Łącznie kontroli poddano 1580 różnego rodzaju przetworów mlecznych. Najczęstsze nieprawidłowości polegały na dodawaniu tłuszczów roślinnych do masła, nieinformowaniu o konserwantach, użyciu nazwy nieadekwatnej do wykazu składników. Na przykład: ser gouda zawierał 91% tłuszczów roślinnych, a deser czekoladowy w rzeczywistości nie miał czekolady. Na skontrolowanych 314 partii masła zakwestionowano 21. Tymczasem należy pamiętać, że zgodnie z prawem masło to produkt zawierający od 80 do 90% tłuszczów mlecznych i żadnych roślinnych. Nazwy ser, jogurt, kefir czy śmietana mogą być używane do produktów pochodzących wyłącznie z mleka krowiego.

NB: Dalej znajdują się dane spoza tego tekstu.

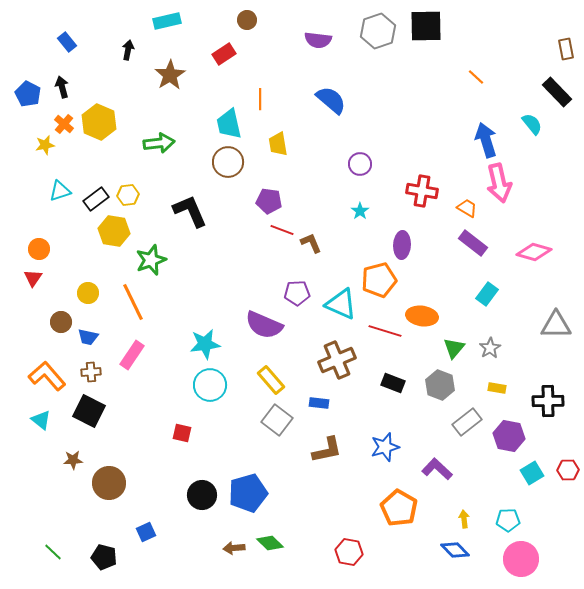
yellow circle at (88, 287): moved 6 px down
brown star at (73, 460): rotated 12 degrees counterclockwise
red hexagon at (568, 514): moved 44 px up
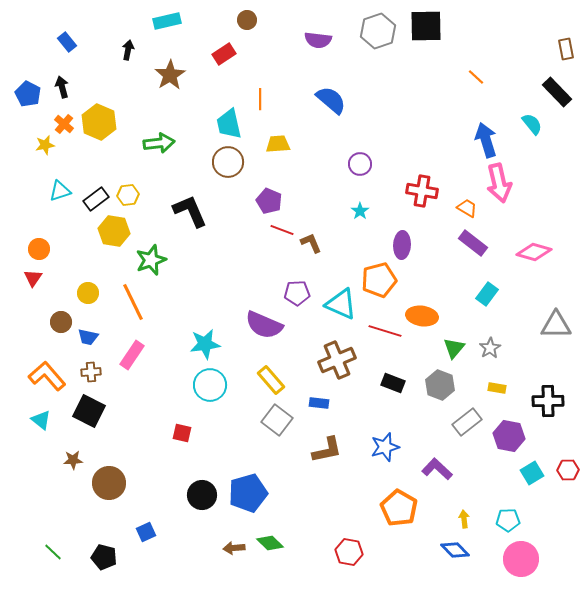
yellow trapezoid at (278, 144): rotated 95 degrees clockwise
purple pentagon at (269, 201): rotated 15 degrees clockwise
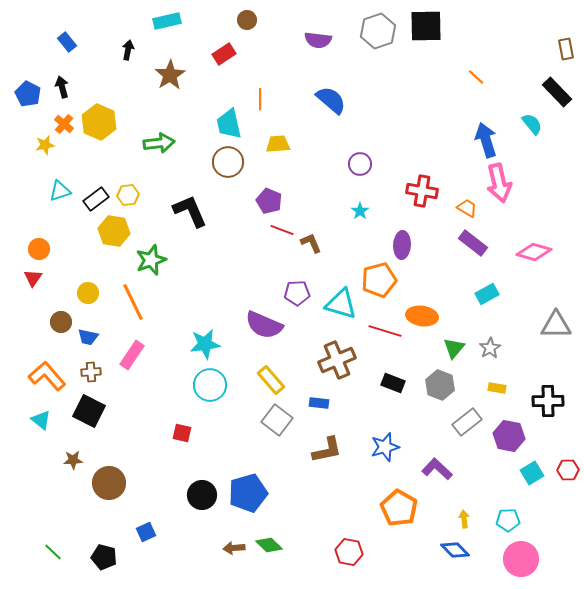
cyan rectangle at (487, 294): rotated 25 degrees clockwise
cyan triangle at (341, 304): rotated 8 degrees counterclockwise
green diamond at (270, 543): moved 1 px left, 2 px down
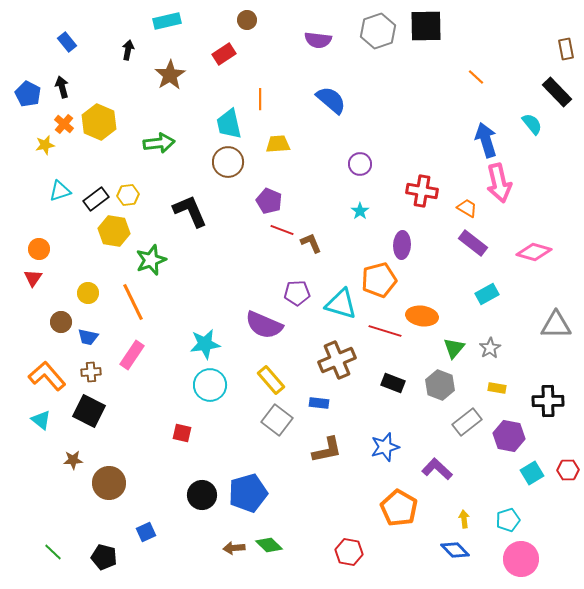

Inspektorzy sprawdzali na przykład, czy zadeklarowana waga jest zgodna z rzeczywistą, oznakowanie i szata graficzna nie wprowadzają w błąd, sugerując ekologiczną metodę produkcji. Łącznie skontrolowano 268 partii. Zastrzeżenia Inspekcji Handlowej dotyczyły m.in. deklarowania wyższej, więc i droższej klasy wagowej, wprowadzającego w błąd oznakowania informującego o lepszej metodzie chowu kur. Tylko jaja sprzedawane w tzw. sprzedaży bezpośredniej nie muszą mieć oznakowanych skorupek informujących o m.in.: metodzie chowu kur (0 – ekologiczny, 1 – na wolnym wybiegu, 2 – ściółkowy, 3 – klatkowy).
Pod kątem zafałszowań skontrolowano łącznie 700 partii mięsa i 966 partii jego przetworów. W laboratorium zbadano 133 partie mięsa, z czego zakwestionowane zostało 10,5% przebadanego mięsa oraz 8 partii przetworów, z których zakwestionowano 3,3%. W większości wypadków nieprawidłowością było dodawanie innego składnika – do mięsa mielonego wołowego tańszej wieprzowiny, a parówki cielęce zamiast cielęciny zawierały drób. Inne to zastosowanie nazw, które nie były adekwatne do informacji zamieszczonych w wykazach składników np. w schabie w majeranku producent deklarował mięso z kurczaka, a w pasztecie grzybowym nie zadeklarowano grzybów. Warto wiedzieć o tym, że przepisy nie określa minimalnych wymagań jakościowych dla przetworów mięsnych. To producent deklaruje na opakowaniu skład np. dla wędlin. Oznacza to, że konsument chcący porównać tę samą wędlinę pochodzącą od różnych producentów, powinien wiedzieć, że ich skład, mimo tej samej nazwy, może się znacznie różnić. Nie jest to niezgodne z prawem. Jednakże nieprawidłowością będzie, gdy deklaracja producenta nie będzie zgodna z rzeczywistym składem produktu.
Zgodnie z obowiązującym prawem, na przedsiębiorcę, który wprowadza do obrotu zafałszowane produkty Inspekcja Handlowa może nałożyć maksymalną karę do 10% ubiegłorocznego przychodu. W wyniku ostatniej kontroli nałożono kary w łącznej wysokości 232 794 zł. Wycofano 65 partii zafałszowanych produktów, dodatkowo nakazano przedsiębiorcom prawidłowe oznakowanie 77 partii.
Ponadto, należy pamiętać o określonych terminach reklamacji nieświeżej czy przeterminowanej żywności: paczkowanej – w terminie 3 dni od chwili otwarcia, sprzedawanej luzem – 3 dni od momentu zakupu. Towary, które zostały kupione w promocji, a będące niezgodne z umową także podlegają reklamacji. Wszelkie zastrzeżenia dotyczące oznakowania, jakości i bezpieczeństwa produktów można zgłaszać w wojewódzkich inspektoratach Inspekcji Handlowej. Ponadto bezpłatną pomoc w dochodzeniu swoich praw można uzyskać od powiatowych lub miejskich rzeczników konsumentów.